Bu kesinlikle onun orijinal dünyası değildi. Sınıf arkadaşları ve okulu aynı kalsa da, bazı şeyler açıkça farklıydı.
Araba lüks villa bölgesine varmadan önce 20 dakikadan fazla sürdü.
Neyse ki evi hala buradaydı.
Normal, varlıklı bir aileden geliyordu.
Wang Teng’in büyükbabasının dört çocuğu vardı. Babası Wang Shengguo, ikinci çocuktu. O bir iş yeteneğiydi, bu yüzden kendi işini kurdu ve Xinteng Grubunu kurdu.
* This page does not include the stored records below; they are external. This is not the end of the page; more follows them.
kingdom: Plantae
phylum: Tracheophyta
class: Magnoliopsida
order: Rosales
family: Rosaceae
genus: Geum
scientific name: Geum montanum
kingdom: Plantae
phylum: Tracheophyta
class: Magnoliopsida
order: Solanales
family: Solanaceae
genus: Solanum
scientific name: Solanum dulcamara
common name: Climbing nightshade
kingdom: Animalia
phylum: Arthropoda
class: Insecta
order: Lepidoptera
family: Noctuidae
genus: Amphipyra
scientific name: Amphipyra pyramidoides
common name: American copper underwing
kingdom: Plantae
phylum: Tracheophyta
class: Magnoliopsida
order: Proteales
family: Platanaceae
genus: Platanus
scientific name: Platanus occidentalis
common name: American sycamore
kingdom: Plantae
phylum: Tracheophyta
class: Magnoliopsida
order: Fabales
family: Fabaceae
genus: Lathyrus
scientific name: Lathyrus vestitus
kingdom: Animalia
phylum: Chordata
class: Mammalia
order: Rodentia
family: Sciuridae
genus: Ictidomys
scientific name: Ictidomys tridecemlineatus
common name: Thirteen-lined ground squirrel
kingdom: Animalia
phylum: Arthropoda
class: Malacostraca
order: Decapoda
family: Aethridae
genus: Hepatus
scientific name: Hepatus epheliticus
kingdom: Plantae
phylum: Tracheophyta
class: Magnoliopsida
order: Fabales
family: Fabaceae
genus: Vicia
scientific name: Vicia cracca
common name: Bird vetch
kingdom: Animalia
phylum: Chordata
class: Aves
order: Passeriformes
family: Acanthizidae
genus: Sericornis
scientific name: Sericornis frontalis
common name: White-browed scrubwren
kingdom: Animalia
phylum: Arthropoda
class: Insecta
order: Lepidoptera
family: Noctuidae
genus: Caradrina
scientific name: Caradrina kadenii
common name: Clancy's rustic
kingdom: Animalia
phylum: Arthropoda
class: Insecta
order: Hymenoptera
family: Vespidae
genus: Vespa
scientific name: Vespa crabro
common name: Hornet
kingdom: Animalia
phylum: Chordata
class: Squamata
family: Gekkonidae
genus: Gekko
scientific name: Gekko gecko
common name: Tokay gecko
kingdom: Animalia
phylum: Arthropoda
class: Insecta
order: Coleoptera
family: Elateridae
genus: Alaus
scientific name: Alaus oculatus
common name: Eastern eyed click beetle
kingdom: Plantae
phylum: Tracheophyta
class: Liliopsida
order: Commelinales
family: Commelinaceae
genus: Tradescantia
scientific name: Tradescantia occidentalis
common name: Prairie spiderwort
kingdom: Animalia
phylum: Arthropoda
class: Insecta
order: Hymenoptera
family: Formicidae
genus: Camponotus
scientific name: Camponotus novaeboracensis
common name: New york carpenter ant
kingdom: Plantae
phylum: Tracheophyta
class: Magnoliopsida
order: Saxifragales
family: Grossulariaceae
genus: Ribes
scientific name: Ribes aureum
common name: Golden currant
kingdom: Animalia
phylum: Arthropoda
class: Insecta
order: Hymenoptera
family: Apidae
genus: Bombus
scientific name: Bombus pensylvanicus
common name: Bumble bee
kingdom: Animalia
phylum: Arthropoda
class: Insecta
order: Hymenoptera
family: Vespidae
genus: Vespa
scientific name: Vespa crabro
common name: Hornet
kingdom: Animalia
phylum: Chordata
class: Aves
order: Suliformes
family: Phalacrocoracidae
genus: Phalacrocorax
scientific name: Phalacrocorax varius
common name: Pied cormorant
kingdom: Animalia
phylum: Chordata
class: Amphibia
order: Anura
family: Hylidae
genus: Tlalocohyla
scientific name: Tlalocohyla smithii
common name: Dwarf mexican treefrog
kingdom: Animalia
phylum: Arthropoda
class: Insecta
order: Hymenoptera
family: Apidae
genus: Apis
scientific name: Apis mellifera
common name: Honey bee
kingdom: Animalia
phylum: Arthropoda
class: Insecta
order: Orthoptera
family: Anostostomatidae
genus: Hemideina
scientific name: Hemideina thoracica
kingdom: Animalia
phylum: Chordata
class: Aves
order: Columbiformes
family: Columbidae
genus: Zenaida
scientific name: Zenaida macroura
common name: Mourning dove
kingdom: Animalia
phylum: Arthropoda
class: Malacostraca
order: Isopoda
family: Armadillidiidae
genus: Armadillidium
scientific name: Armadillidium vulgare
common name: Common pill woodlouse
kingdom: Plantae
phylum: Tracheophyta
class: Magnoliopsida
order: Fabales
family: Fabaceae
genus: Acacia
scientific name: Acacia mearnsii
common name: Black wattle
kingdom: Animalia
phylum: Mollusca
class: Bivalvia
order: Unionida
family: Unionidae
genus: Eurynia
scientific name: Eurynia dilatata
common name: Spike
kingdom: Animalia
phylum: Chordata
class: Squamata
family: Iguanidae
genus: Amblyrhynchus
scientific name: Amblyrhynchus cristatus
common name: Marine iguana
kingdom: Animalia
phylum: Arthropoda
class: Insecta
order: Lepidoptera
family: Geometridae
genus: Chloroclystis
Bu şirket, Wang Teng’in büyükbabasının kurduğu, Rongsheng Grubu olan şirketten sonra ikinci sıradaydı.
Xinteng Grubu ve Rongsheng Grubu, her ikisi de yüz milyonu aşan büyük işletmelerdi.
Ancak Wang Teng, dünyada bunun gibi birçok şirket olduğunu biliyordu. Ailesi bu alanda zengin sayılabilir ama gerçek küresel finans kurumlarının önünde onlar sadece küçücük karıncalardı.
Geçmiş yaşamında, Wang ailesi birilerini gücendirmiş, bu da işlerinin çökmesine neden olmuştu. Şirketleri iflas edip kapanmadan önce sadece birkaç ay dayanabildiler.
Wang ailesi çöktü ve geçmişte kaldı.
Her birinin değeri yüz milyondan fazla olan iki şirketin olması kulağa hoş geliyordu. Yine de, gerçekten etkili insanların önünde bir hiçtiler.
Ne kadar ironik!
O zamandan beri, Wang Teng’in hayatı büyük bir dönüş aldı. Sonraki birkaç gün içinde, temelde bir köpeğin hayatını yaşadı. Yeniden doğana kadar her zaman aşağılandı ve utandı – bir dakika, yeniden doğmayabilir!
Bu dünya büyük ölçüde değişmişti, bu yüzden Wang ailesinin şimdi nasıl olduğunu bilmiyordu.
Ebeveynlerinin hala onun ebeveynleri olup olmadığını merak etti.
Kapıyı açtığında anne ve babasının değişmemiş olmasını umdu.
Mümkün değil! Olmayacak! Wang Teng kendini aceleyle teselli etti. Gergin hissetti, bu yüzden villanın kapısından içeri adım atmadan önce birkaç derin nefes aldı.